On May 14, 2022, an 18-year-old emerged from his car and began shooting people at the Tops Family Market, with the stated goal of killing as many Black people as possible. He wore body armor and livestreamed as he fired on shoppers and workers, killing 10 and wounding three more.

The killer from Conklin, New York, a small town about 200 miles from Buffalo, wrote online that his motivation was preserving white power in the U.S., and he chose to target Buffalo's East Side because it had a large percentage of Black residents.

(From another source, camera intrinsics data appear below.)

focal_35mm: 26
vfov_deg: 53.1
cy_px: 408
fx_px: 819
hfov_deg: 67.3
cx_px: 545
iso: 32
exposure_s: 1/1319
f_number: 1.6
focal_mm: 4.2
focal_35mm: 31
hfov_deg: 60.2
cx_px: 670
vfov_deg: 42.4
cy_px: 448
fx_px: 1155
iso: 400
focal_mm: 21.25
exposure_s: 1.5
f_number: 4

Since the mass shooting, Jamari notices emptier basketball courts in his neighborhood. People seem to stay inside more. He feels a hesitancy to drop into Tops now to get water or Gatorade before sports practice like he used to — a gnawing feeling of danger anywhere, from anyone.

“The fact that he (the shooter) wasn’t that much older, it’s really taken a toll,” said Jamari, who feels especially protective of his four siblings, the youngest of whom is 5. “You get to thinking, ‘Who’s going to do what?’ It could be your best friend. You just never know.”

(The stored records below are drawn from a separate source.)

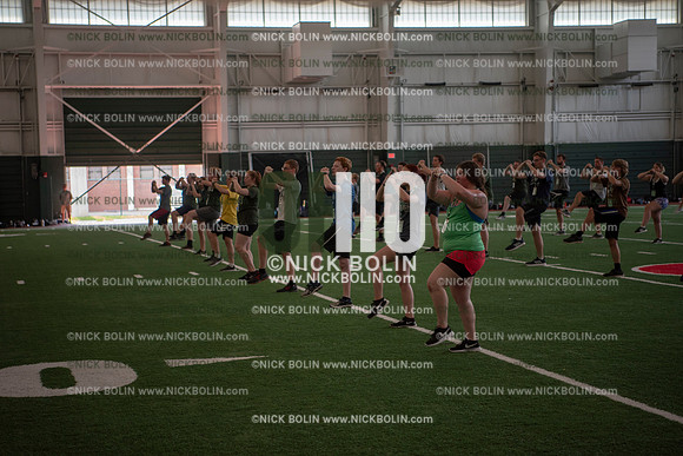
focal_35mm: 70
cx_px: 342
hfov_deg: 28.8
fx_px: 1328
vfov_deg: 19.5
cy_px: 228
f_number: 2.8
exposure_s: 1/320
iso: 640
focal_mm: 70
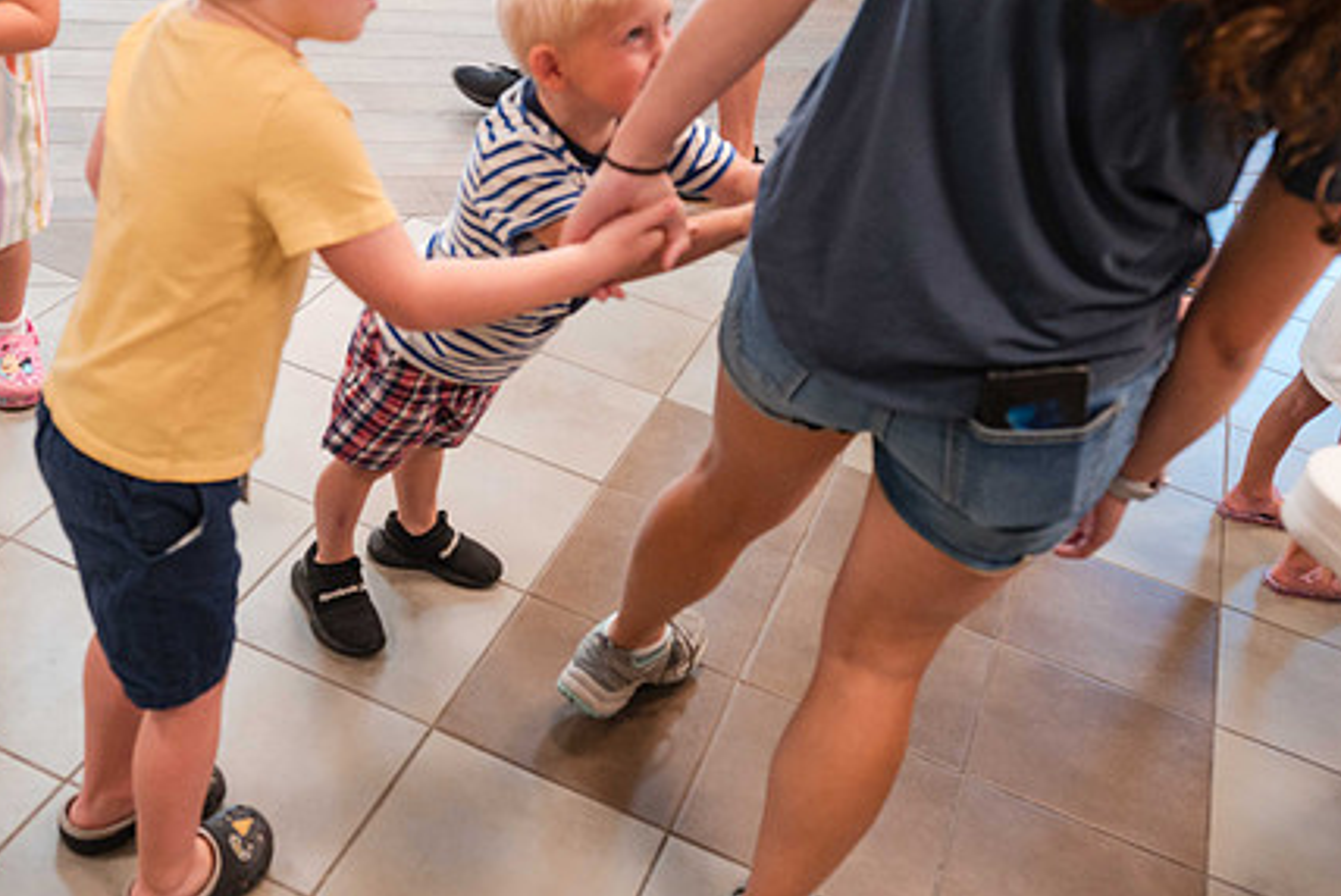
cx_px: 515
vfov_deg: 31.1
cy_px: 331
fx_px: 1603
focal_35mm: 43
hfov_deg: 45.1
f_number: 4
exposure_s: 1/125
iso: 1400
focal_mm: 29.5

It’s on 17-year-old Abijah Johnson’s mind when he walks near the store.

“I get the sense of like, ‘What am I doing here? Didn’t 10 people die over here with my skin color from a racist person?’” he said at a recent conference put together by the family of shooting victim Ruth Whitfield, who was 86.

The oldest of those killed, Whitfield died buying seeds for her garden after spending time with her husband at a nursing home. Among the other victims was a man getting a birthday cake for his 3-year-old son, a church deacon helping people get home with their groceries, a popular community activist, and a retired Buffalo police officer who was working as a security guard.

“It was really hard to watch my family grieve like this, also to understand Black people anywhere are just under constant threat. It’s so sad," Whitfield’s great-granddaughter, Nia Funderburg, 19, said at the conference. "I hate carrying this pain for us.”

Wayne Jones’ mother, Celestine Chaney, was among those killed. A youth football coach, he said the discussions Black families often have with their sons about how to interact with law enforcement have broadened.

"That conversation that you have with young Black males about police? Now, it’s watch everybody,” he said, describing how even grocery shopping, an activity he enjoyed with his mother, puts him on high alert.

Jamari holds out hope that the community's lingering pain will eventually lessen, but he can't fathom ever understanding what motivated the shooter.

“We come together, we rejoice, we feast together, all that,” he said. “And then to have somebody — it doesn’t matter that he’s white — he just he did it out of spite.

“It’s bigger than race,” Jamari said, “it’s more like a mentality.”

As for the feelings of trauma experienced by people in the community over the attack, they could last for many years, ready to surface on anniversaries or when a similar mass shooting is in the news.

“A lot of times it diminishes over time, but these triggering things can last life-long,” said Dr. Anita Everett, director of the Center for Mental Health Services at the Substance Abuse and Mental Health Services Administration. The agency has provided the city with grant funding to address the trauma.

“In one way or another,” she said, “it affects almost everyone that’s in and around a community.”